> [PROMPT]: Skip all pictures, then copy the lines from the start of the data through the line with "Build a routing graph from the", keeping both ends.

──────── RECORDED INFORMATION

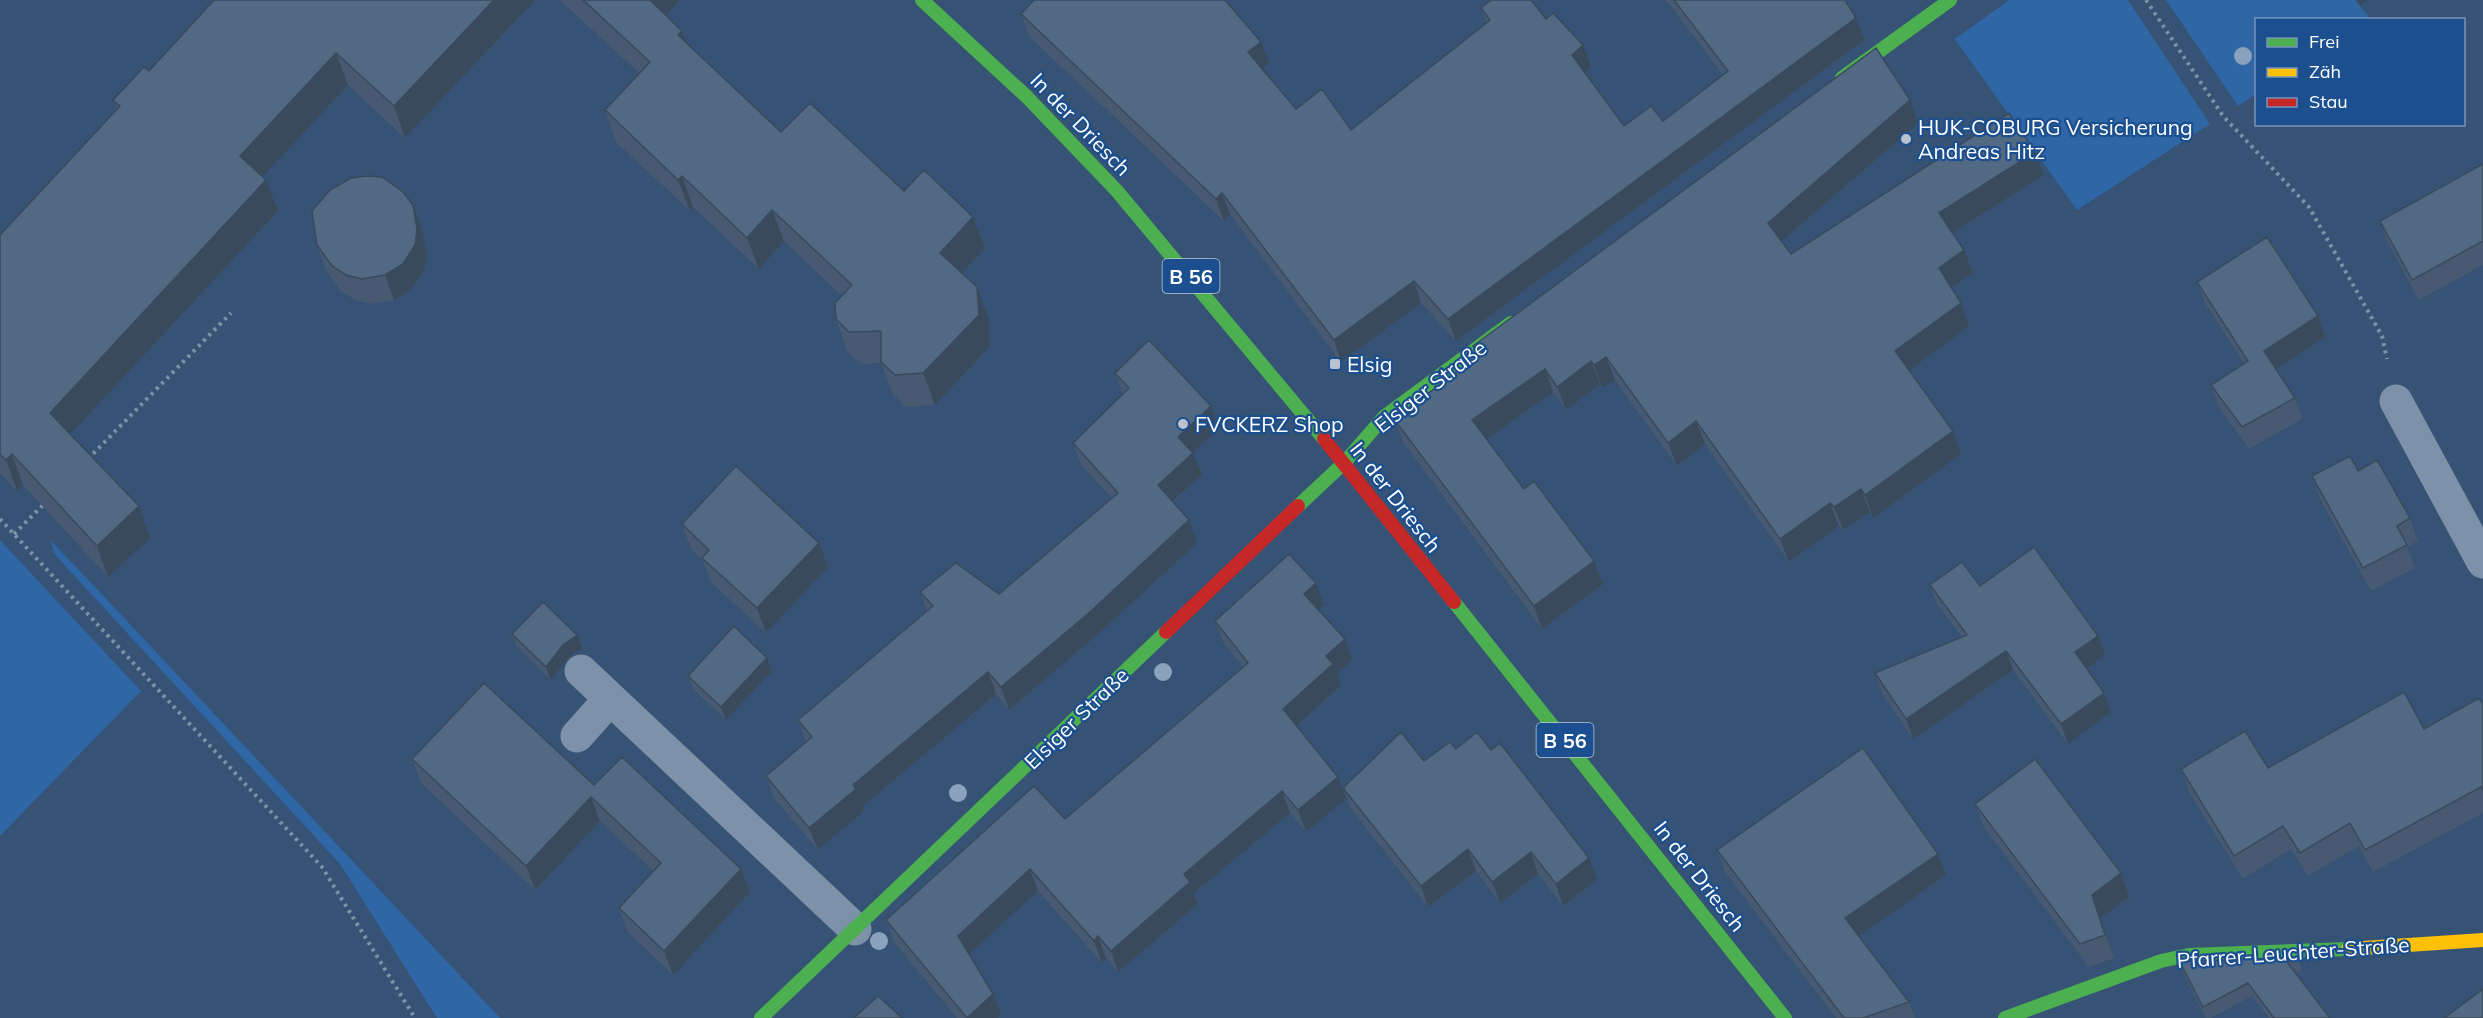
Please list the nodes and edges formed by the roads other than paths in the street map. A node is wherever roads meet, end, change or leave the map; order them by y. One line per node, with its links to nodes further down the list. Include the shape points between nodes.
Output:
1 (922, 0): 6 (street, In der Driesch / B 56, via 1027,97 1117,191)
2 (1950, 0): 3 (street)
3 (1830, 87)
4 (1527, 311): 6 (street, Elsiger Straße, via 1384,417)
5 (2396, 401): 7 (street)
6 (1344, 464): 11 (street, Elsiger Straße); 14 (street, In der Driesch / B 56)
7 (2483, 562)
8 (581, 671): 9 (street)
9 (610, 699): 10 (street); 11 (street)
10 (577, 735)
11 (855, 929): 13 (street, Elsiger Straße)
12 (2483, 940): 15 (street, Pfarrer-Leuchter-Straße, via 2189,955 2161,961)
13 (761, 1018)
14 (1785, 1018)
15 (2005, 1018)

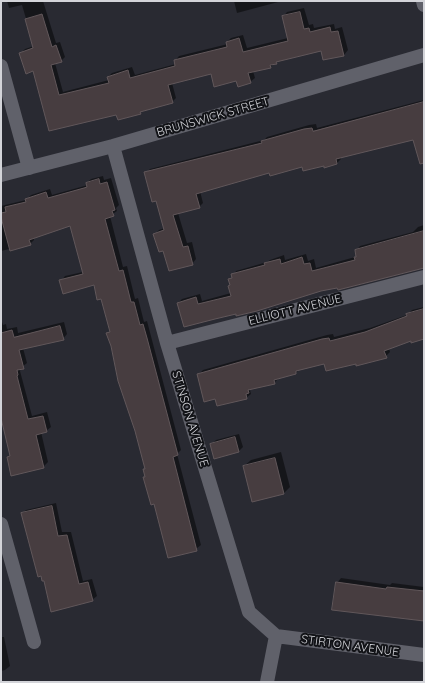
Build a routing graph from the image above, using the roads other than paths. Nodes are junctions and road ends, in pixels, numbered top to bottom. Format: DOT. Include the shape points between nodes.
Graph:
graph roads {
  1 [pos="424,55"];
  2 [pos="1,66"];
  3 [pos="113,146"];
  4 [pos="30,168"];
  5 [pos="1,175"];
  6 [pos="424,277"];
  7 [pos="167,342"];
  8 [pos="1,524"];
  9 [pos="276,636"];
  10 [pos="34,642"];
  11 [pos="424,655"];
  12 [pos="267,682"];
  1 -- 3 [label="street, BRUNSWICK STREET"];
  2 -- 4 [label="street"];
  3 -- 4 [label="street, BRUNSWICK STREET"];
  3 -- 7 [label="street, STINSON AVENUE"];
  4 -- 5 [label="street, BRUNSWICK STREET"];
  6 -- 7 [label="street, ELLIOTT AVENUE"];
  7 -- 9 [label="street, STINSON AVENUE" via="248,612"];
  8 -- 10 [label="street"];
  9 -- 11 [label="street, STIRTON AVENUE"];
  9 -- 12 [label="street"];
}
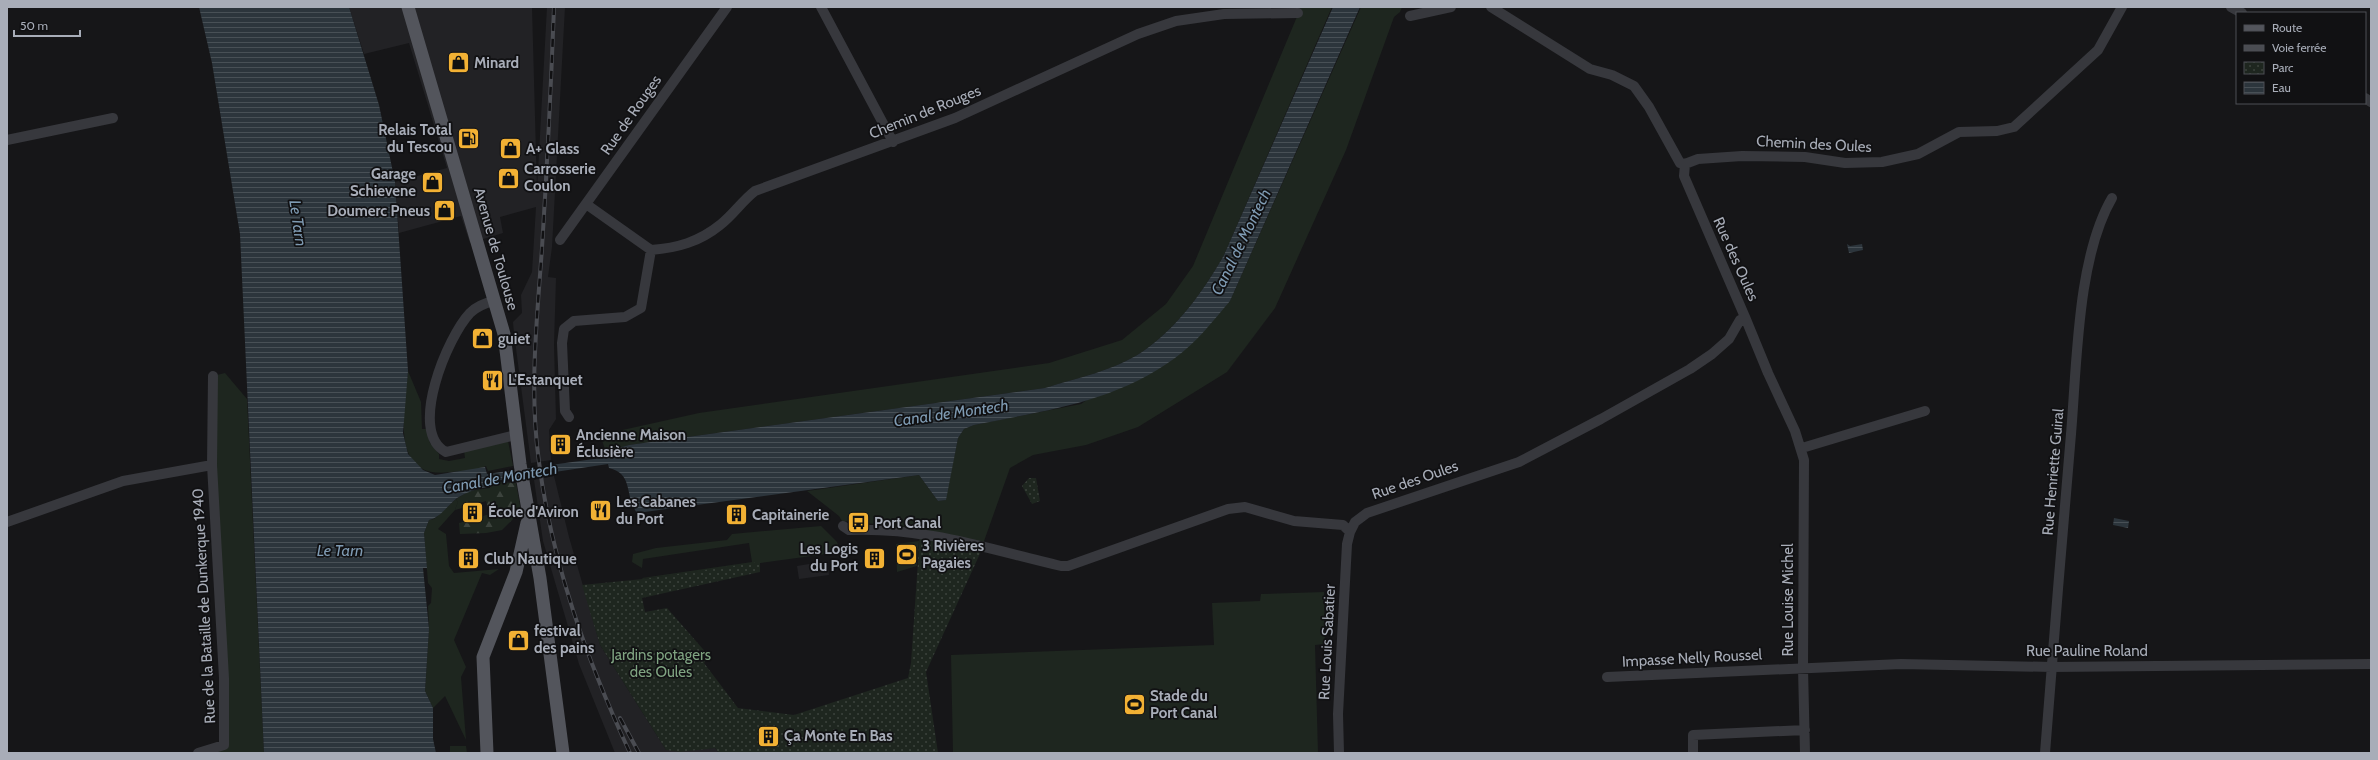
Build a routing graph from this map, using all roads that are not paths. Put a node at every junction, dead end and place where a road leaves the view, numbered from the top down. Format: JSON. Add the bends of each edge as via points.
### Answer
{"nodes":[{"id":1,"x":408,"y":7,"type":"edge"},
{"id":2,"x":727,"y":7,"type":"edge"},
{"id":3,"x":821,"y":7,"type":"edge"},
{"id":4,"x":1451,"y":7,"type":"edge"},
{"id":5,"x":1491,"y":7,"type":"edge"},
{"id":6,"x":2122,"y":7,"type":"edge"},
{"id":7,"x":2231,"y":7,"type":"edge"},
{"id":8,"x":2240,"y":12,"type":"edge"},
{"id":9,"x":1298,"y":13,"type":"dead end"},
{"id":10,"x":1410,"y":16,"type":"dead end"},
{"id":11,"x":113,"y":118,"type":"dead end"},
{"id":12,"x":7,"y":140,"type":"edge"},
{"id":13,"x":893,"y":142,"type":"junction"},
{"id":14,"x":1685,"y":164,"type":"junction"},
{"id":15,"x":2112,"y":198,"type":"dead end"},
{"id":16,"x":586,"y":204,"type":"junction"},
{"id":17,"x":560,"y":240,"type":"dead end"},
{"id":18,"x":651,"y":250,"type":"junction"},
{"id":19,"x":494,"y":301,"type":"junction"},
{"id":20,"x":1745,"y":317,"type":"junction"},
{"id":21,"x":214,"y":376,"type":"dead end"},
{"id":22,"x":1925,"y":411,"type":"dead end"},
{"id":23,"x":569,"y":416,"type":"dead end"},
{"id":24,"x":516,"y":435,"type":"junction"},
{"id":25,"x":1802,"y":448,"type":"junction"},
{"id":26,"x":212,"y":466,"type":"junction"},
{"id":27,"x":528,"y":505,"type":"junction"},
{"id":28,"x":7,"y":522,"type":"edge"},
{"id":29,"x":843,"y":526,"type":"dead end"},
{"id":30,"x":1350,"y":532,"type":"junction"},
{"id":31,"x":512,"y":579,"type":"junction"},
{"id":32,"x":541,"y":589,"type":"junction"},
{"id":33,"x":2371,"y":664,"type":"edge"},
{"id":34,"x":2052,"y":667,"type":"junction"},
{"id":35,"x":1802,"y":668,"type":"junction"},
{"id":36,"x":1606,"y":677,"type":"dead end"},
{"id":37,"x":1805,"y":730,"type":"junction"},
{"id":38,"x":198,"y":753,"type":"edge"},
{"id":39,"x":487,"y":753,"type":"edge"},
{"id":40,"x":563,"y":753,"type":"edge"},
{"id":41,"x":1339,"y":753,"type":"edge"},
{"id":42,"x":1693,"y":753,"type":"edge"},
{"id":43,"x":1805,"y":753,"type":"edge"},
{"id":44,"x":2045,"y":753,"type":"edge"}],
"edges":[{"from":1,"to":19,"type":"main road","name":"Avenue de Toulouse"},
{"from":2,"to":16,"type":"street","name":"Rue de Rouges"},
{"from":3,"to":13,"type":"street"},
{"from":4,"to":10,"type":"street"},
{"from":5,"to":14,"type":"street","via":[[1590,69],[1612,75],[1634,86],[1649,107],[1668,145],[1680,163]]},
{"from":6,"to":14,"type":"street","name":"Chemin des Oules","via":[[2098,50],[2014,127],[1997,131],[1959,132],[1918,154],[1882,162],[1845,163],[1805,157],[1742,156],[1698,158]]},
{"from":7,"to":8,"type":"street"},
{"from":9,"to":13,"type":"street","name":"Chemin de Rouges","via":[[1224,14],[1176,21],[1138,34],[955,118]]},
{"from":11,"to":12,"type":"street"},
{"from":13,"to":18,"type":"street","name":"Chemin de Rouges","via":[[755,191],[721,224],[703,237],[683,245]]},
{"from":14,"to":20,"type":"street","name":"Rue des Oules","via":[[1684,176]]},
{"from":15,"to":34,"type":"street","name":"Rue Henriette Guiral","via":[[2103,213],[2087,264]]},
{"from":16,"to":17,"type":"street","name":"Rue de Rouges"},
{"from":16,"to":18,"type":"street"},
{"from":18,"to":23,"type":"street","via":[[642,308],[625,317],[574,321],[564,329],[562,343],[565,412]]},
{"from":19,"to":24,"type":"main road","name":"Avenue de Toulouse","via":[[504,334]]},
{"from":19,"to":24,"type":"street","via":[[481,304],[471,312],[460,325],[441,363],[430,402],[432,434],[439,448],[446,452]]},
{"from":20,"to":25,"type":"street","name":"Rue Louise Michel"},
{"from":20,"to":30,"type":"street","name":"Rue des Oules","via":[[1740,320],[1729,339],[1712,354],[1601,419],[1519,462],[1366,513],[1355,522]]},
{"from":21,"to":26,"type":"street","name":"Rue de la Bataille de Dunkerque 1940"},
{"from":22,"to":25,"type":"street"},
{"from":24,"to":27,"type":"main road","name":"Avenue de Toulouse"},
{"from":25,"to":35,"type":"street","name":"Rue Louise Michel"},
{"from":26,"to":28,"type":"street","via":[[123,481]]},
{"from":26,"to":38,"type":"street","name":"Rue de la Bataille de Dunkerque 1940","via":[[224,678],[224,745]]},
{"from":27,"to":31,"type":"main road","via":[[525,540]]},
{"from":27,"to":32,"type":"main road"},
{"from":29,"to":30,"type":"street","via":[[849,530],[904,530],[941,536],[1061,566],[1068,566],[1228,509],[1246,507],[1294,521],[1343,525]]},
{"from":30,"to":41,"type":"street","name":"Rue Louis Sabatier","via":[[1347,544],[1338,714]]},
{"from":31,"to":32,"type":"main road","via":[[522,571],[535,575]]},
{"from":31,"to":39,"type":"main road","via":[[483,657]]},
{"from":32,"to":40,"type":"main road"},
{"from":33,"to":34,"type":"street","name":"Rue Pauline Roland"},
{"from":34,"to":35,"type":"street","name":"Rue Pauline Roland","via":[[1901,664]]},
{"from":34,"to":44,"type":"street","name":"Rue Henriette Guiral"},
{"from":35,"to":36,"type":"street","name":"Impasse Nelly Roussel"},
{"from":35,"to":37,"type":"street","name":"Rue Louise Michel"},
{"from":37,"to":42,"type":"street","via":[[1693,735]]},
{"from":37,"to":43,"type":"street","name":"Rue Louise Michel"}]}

────────────────

> [SOLUTION BELOW]:
Please list the nodes and edges formed by the roads other than paths in the street map. A node is wherever roads meet, end, change or leave the map; order them by y. One line per node, with its links to nodes further down the list. Include the shape points between nodes.
Output:
1 (922, 0): 6 (street, In der Driesch / B 56, via 1027,97 1117,191)
2 (1950, 0): 3 (street)
3 (1830, 87)
4 (1527, 311): 6 (street, Elsiger Straße, via 1384,417)
5 (2396, 401): 7 (street)
6 (1344, 464): 11 (street, Elsiger Straße); 14 (street, In der Driesch / B 56)
7 (2483, 562)
8 (581, 671): 9 (street)
9 (610, 699): 10 (street); 11 (street)
10 (577, 735)
11 (855, 929): 13 (street, Elsiger Straße)
12 (2483, 940): 15 (street, Pfarrer-Leuchter-Straße, via 2189,955 2161,961)
13 (761, 1018)
14 (1785, 1018)
15 (2005, 1018)

Build a routing graph from the image above, using the roads other than paths. Nodes are junctions and road ends, in pixels, numbered top to bottom. Format: DOT. Include the shape points between nodes.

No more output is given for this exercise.